SINGAPORE (Reuters) - Putting a price on nature by creating tradable credits can the limit the loss of forests, wetlands and rivers from the expansion of agriculture, the head of an international forestry investment firm said on Monday.
Carbon, water and biodiversity were emerging as the three main environmental market forces this century, said David Brand, managing director of New Forests, and his company was developing projects in all three areas to yield saleable credits.
“If the remaining ecosystems aren’t priced then they are basically traded as free input to the expansion of agriculture,” Brand said from Sydney.
“So the objective here is to give them a price that slows that process and makes alternatives to conversion more economically attractive.”
Earlier this year, Sydney-headquartered New Forests signed a deal with the government of Indonesia’s Papua province and Indonesia-based Emerald Planet, which advises and invests in green projects.
The aim of the Papua project is to save two tracts of forest from development in return for carbon credits estimated between US$4 and $10 a ton per year.
The two areas, each about 100,000 ha (250,000 acres) in Mamberamo and Mimika regencies and largely in pristine state, had been previously surveyed for oil palm, cassava and sago palm plantations and about half in total had been slated for clearing over the next 10 years.
By preventing that, Brand said, initial estimates showed the project could save between 20 million and 40 million tons of carbon dioxide being emitted over 15 to 20 years.
A major portion of money from the sale of the credits would go to the local community to be managed through an independent, perpetual endowment fund.
Brand said the project was in the process of applying for licenses and then validation under the internationally recognized Voluntary Carbon Standard before emissions offsets would be available for sale, possibly by early 2010.
New Forests, which says it manages $200 million in assets throughout Australia, New Zealand, the United States and the Asian region, has also helped develop the Malua BioBank in Malaysia’s Sabah state on the island of Borneo.
The project involves the protection and restoration of 34,000 hectares (80,000 acres) of orangutan and clouded leopard habitat for 50 years.
The scheme has generated 1.36 million of biodiversity credits, a new class of environment product for sale by emissions markets, and each credit covers 100 square meters of forest.

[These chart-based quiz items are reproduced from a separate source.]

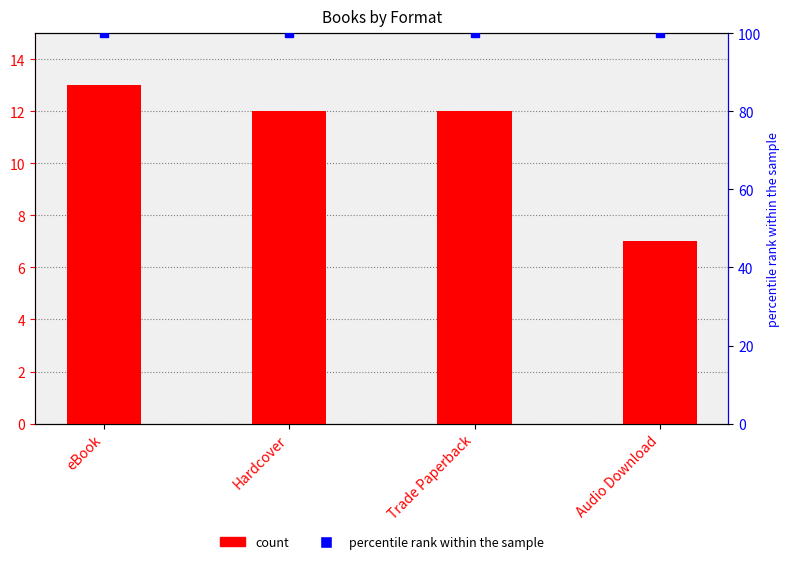

What is the greatest value displayed?

100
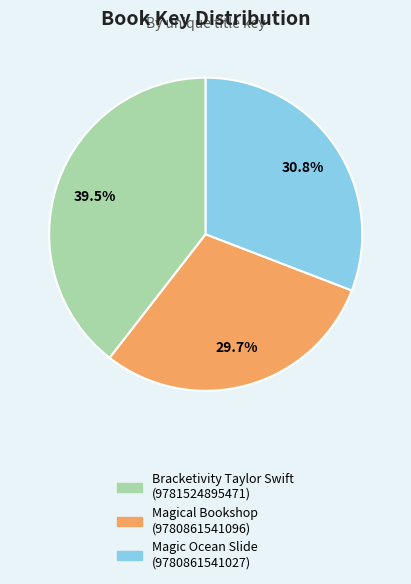

Which slice is the largest?

Bracketivity Taylor Swift (9781524895471)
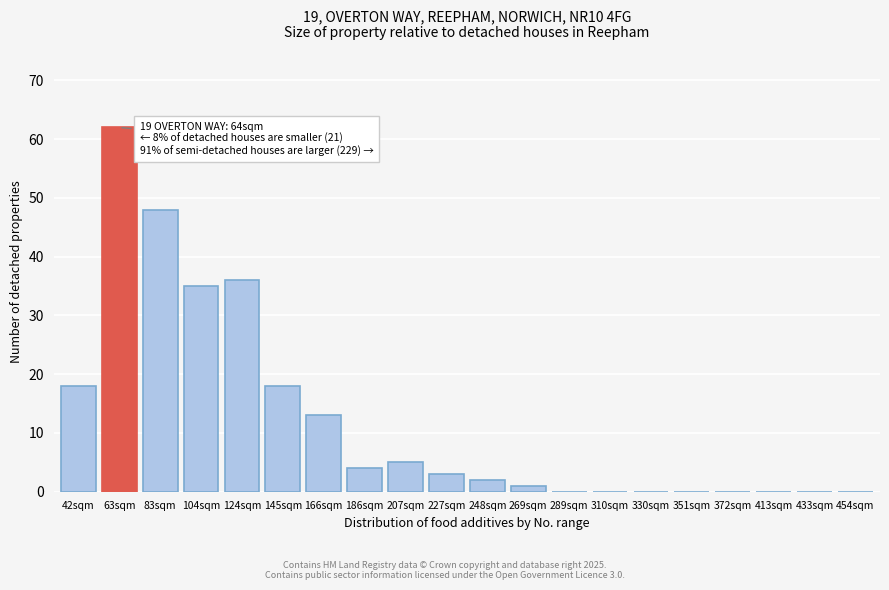

Reading left to right, transcribe all the data shown in this chart.

42sqm=18	63sqm=62	83sqm=48	104sqm=35	124sqm=36	145sqm=18	166sqm=13	186sqm=4	207sqm=5	227sqm=3	248sqm=2	269sqm=1	289sqm=0	310sqm=0	330sqm=0	351sqm=0	372sqm=0	413sqm=0	433sqm=0	454sqm=0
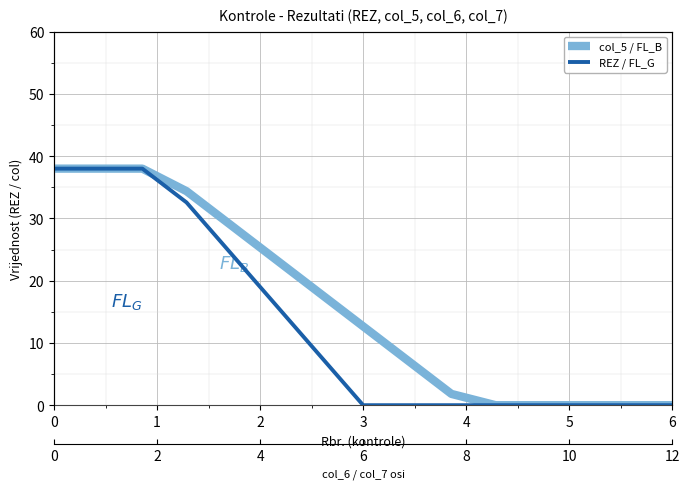

What is the approximate value of REZ / FL_G at 0?

38.0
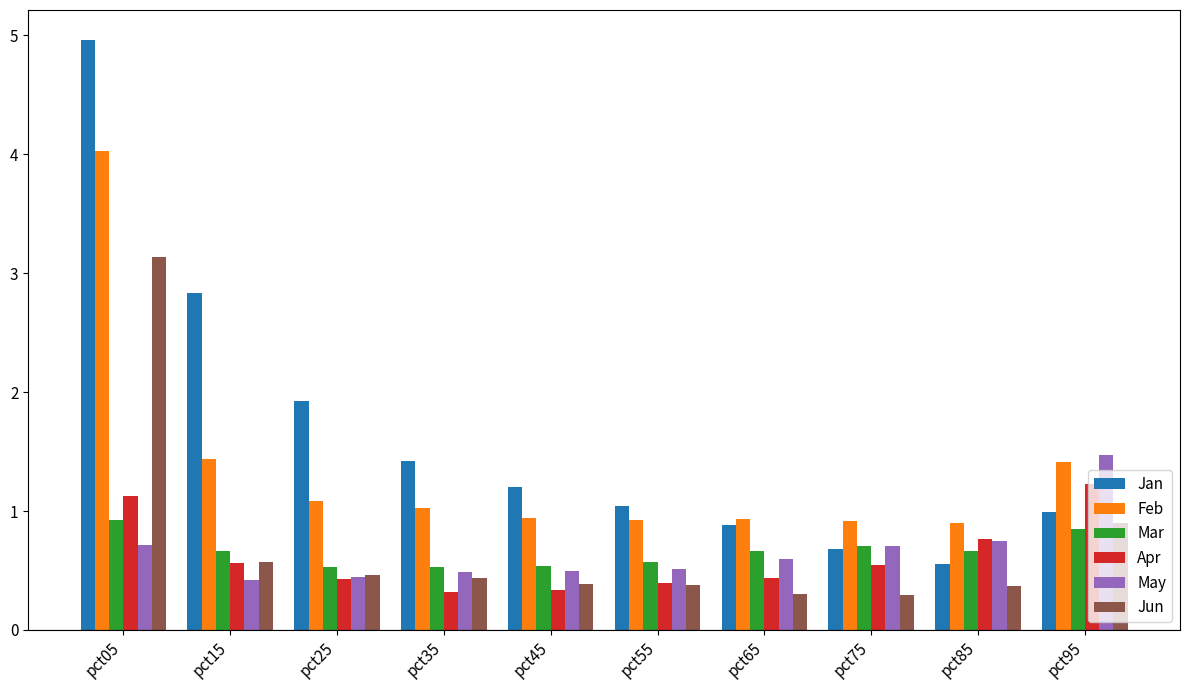

Rank the series by their maximum value, from lowest to highest.

Mar, Apr, May, Jun, Feb, Jan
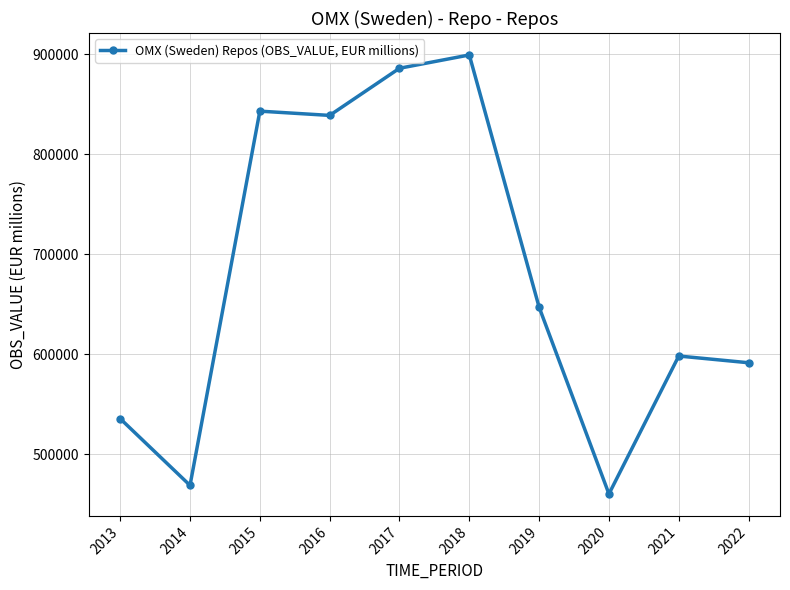

Reading right to left, list all the values displayed in this chart.

2022=591548.5	2021=598280.6	2020=460445.2	2019=647068.3	2018=899104.5	2017=885822.9	2016=838710.4	2015=842962.1	2014=469020.7	2013=535691.1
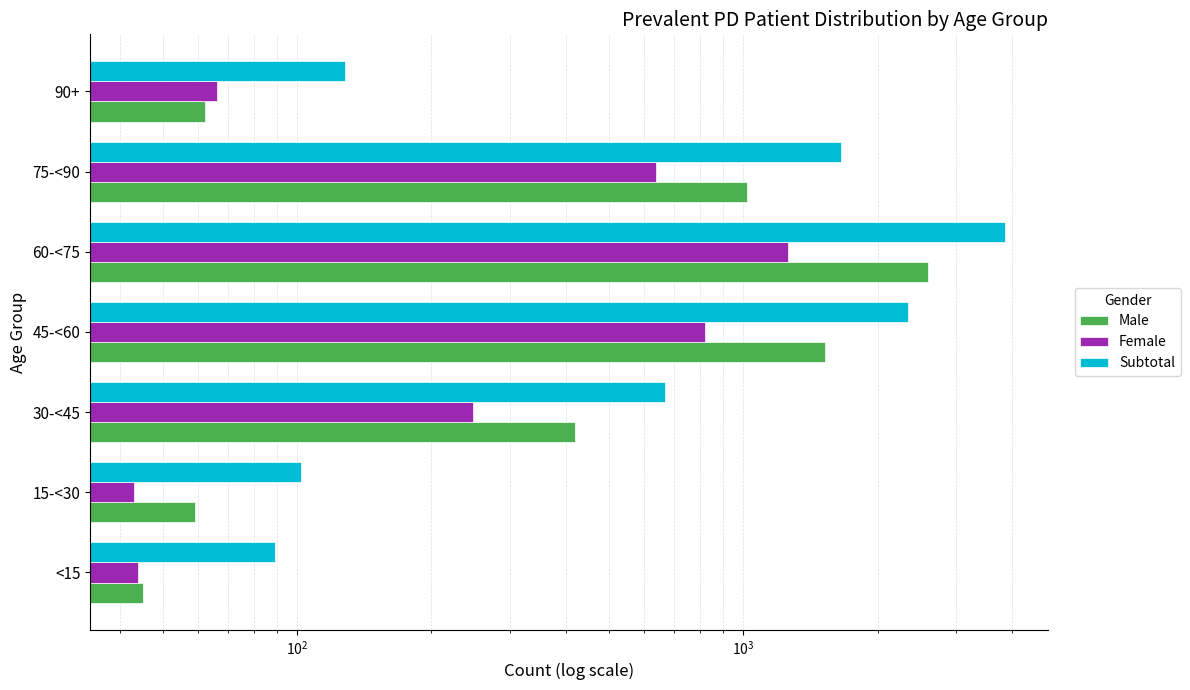

Rank the series at 60-<75 from highest to lowest value.

Subtotal, Male, Female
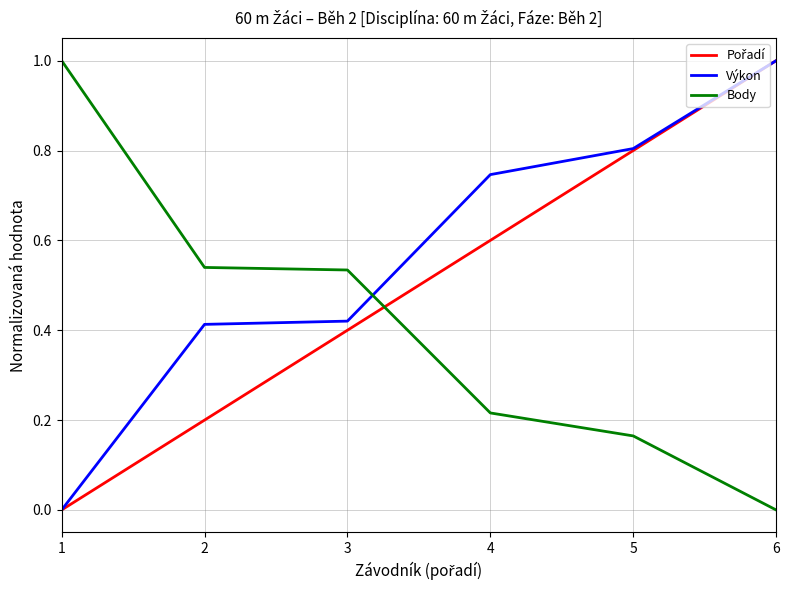

At which label is Výkon closest to 0?

1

So far, 21,500 credits have been sold at US$10 each to Malaysian firms and Brand said his company was in negotiations with a few large firms to sell sizeable blocks of Malua credits.
“We see forests as having an intersection with the three major environmental issues of the 21st century, which are climate change and the carbon cycle, biodiversity and conservation and fresh water,” he said.
“We’re trying to create a set of initial deals that demonstrate the monetization of carbon, water and biodiversity.”
He said New Forests was working on a couple of water deals and expected to make an announcement early next year.
Rather than spend billions on secondary water treatment, it was better to clean up catchment areas fouled by excessive fertilizer use or salt or silt through deforestation, he said.
In particular, Brand pointed to rampant fertilizer use from booming corn ethanol developments along the Mississippi River that was creating a vast dead zone in the Gulf of Mexico. Australia’s Great Barrier Reef was also being damaged by silt run-off from nearby rivers draining sugar and other plantations.
One idea was to figure out the cost of such damage and, if possible, create a trading scheme that encouraged farmers reduce fertilizer use or soil loss.
“We can act as the intermediary bringing capital to aggregators who will build pools of these nitrogen or phosphate reductions, and pay them and we can sell them in bulk,” said Brand, but declined to give details on water deals under discussion.